### [Problem requirements]
Pick up the court's discussion of acceptance of responsibility under the Sentencing Guidelines and carry it forward from its last sentence.

### [Selected passage]
___
Construction of the United States Sentencing Guidelines is a question of law subject to plenary review. United States v. Walker, 931 F.2d 631, 634 (10th Cir.1991); United States v. Backas, 901 F.2d 1528 (10th Cir.), cert. denied, --- U.S. ----, 111 S. Ct. 190, 112 L. Ed. 2d 152 (1990). Under United States Sentencing Guideline Sec. 3E1.1, a defendant may receive an offense level reduction of two levels if he "clearly demonstrates a recognition and affirmative acceptance of personal responsibility for his criminal conduct." The Sentencing Guidelines Commission has recognized that the sentencing judge is in a unique position to evaluate a defendant's acceptance of responsibility, necessitating that his determination be entitled to great deference on review. U.S.S.G. Sec. 3E1.1., comment. (n. 5). Hence, in reviewing the trial court's decision not to grant the defendant a downward departure under this guideline, we apply the clearly erroneous standard. United States v. Ross, 920 F.2d 1530, 1537 (10th Cir.1990); United States v. Spedalieri, 910 F.2d 707, 712 (10th Cir.1990).

16

The defendant bears the burden of proving by a preponderance of the evidence that he is entitled to a reduction of the offense level for acceptance of responsibility. United States v. Whitehead, 912 F.2d 448, 450 (10th Cir.1990); United States v. Wach, 907 F.2d 1038, 1040 (10th Cir.1990); United States v. Trujillo, 906 F.2d 1456, 1460 (10th Cir.), cert. denied, --- U.S. ----, 111 S. Ct. 396, 112 L. Ed. 2d 405 (1990); United States v. Rogers, 899 F.2d 917, 924 (10th Cir,), cert. denied, --- U.S. ----, 111 S. Ct. 113, 112 L. Ed. 2d 83 (1990). Combining this burden with the application of the clearly erroneous standard, the trial court's assessment is entitled to deference by the appellate court and will generally be sustained. Whitehead, 912 F.2d at 451; Trujillo, 906 F.2d at 1460; see United States v. Johnson, 911 F.2d 1394, 1402 (10th Cir.1990), cert. denied, --- U.S. ----, 111 S. Ct. 761, 112 L. Ed. 2d 781 (1991).
___
### [Entries supplied]

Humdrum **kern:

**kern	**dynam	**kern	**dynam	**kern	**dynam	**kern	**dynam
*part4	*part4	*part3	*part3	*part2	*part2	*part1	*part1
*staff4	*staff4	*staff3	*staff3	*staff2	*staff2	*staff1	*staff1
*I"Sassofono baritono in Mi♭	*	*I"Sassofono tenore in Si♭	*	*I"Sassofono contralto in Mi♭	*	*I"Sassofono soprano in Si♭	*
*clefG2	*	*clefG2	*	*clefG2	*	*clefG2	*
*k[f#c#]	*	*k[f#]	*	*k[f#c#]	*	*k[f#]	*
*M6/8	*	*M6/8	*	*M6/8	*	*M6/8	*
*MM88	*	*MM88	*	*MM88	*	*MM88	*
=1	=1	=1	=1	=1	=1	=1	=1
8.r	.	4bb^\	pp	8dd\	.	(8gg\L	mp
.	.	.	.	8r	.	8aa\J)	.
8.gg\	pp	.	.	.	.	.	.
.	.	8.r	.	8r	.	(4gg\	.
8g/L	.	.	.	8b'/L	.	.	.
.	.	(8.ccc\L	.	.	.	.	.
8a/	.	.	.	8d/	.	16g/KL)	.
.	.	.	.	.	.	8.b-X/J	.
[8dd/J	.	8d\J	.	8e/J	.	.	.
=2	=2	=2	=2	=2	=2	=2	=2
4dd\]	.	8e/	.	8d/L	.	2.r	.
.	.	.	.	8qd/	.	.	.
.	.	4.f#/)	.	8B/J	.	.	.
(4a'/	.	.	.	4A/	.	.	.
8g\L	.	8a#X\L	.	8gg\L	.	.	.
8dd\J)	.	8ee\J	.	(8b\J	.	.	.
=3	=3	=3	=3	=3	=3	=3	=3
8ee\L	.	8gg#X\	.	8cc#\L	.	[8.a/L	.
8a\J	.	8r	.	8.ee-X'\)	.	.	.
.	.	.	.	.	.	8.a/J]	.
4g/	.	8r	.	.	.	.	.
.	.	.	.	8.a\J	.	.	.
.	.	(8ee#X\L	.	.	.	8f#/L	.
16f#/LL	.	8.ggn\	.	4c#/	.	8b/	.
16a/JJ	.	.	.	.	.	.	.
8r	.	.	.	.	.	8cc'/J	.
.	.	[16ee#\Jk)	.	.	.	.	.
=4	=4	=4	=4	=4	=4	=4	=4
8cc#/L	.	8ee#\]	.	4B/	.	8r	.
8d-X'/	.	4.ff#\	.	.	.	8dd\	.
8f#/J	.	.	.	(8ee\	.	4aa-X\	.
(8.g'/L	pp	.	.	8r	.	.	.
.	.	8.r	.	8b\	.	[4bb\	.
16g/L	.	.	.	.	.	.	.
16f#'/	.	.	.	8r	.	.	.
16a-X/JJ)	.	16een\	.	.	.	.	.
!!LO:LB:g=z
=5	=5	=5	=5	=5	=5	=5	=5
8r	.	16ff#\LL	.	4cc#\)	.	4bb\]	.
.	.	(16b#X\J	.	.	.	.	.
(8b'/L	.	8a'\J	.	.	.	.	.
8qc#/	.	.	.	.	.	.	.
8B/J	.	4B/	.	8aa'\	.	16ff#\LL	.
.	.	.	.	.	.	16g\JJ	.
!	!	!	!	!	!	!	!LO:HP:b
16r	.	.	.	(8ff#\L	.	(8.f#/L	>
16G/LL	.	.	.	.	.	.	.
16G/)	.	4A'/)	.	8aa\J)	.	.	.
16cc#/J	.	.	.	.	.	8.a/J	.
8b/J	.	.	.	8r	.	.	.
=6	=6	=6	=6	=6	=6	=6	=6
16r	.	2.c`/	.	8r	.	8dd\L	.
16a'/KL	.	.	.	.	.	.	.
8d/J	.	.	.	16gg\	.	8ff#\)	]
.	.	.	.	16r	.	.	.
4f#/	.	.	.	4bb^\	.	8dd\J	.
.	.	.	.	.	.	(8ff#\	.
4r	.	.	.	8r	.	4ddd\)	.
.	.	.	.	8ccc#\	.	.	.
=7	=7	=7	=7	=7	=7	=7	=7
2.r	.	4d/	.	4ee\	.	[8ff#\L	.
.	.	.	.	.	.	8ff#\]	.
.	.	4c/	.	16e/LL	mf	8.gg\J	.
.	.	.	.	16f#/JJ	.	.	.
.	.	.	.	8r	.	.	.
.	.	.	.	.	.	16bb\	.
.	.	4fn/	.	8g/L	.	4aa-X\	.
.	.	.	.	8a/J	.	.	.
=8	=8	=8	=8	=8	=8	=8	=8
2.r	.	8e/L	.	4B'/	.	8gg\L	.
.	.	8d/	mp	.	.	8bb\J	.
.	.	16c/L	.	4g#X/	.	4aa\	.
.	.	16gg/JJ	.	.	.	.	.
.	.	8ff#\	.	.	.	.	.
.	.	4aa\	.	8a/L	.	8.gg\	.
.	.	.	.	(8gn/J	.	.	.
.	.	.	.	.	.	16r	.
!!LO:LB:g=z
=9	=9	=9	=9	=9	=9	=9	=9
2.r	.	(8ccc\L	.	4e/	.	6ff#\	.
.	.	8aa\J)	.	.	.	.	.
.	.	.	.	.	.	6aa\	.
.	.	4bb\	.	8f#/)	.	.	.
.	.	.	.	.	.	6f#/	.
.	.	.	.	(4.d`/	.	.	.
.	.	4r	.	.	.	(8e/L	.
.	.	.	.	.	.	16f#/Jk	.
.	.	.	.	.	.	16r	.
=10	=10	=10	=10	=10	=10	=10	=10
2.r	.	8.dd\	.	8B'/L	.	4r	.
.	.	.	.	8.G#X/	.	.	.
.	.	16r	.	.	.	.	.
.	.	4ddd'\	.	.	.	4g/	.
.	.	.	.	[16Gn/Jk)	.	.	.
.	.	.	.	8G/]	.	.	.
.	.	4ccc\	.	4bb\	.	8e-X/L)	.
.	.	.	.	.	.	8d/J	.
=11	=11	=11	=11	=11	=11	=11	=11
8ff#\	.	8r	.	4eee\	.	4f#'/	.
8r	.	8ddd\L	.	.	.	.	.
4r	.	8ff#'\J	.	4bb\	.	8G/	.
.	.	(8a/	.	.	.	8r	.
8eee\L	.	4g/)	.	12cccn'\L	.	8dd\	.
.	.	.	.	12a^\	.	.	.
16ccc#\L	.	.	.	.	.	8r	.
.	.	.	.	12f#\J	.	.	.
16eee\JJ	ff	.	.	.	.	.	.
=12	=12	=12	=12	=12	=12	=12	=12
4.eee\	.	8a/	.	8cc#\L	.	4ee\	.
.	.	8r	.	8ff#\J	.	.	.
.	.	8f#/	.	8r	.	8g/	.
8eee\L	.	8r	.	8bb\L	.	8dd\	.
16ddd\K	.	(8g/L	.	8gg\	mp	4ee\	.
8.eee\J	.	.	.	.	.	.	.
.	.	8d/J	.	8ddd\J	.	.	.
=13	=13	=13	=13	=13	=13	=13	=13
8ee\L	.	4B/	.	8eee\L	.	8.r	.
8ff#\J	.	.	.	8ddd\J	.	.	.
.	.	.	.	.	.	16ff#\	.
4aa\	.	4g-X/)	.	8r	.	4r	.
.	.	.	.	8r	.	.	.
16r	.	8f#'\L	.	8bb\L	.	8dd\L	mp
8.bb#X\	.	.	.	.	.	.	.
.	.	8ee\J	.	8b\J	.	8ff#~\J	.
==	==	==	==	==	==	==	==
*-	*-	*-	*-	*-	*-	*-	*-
___
### [Result of this exercise]
17

The district court has substantial discretion on the issue of timeliness of the acceptance of responsibility. Trujillo, 906 F.2d at 1461. The trial court's decision that appellant's effort to accept responsibility after trial was untimely is well-founded. United States v. Pelayo-Munoz, 905 F.2d 1429, 1431 (10th Cir.1990). The Sentencing Commission recognized that this guideline was not intended to apply to a defendant that puts the prosecution to its burden of proof at trial by denying the essential elements of the offense, is convicted, and post-trial admits guilt and expresses remorse. U.S.S.G. Sec. 3E1.1, comment. (n. 2). In fact, the sentencing judge recognized this premise when he indicated that "I'm troubled that defense counsel seems to suggest that somebody can go to trial, put the government to the expense of trial and then somehow or other contend that they're admitting responsibility." Transcript at 195. Appellant's eleventh hour attempt to accept responsibility brought into question whether he manifested a true remorse for his criminal conduct. United States v. Wach, 907 F.2d 1038, 1040 (10th Cir.1990). We cannot say that the sentencing court's decision to decline appellant's late acceptance of responsibility and afford him a downward adjustment was clearly erroneous. Id. That court is in a better position than the appellate court to weigh the defendant's sincerity of remorse and contrition.

IV.

18

For the foregoing reasons, we AFFIRM the sentence and judgment of the district court.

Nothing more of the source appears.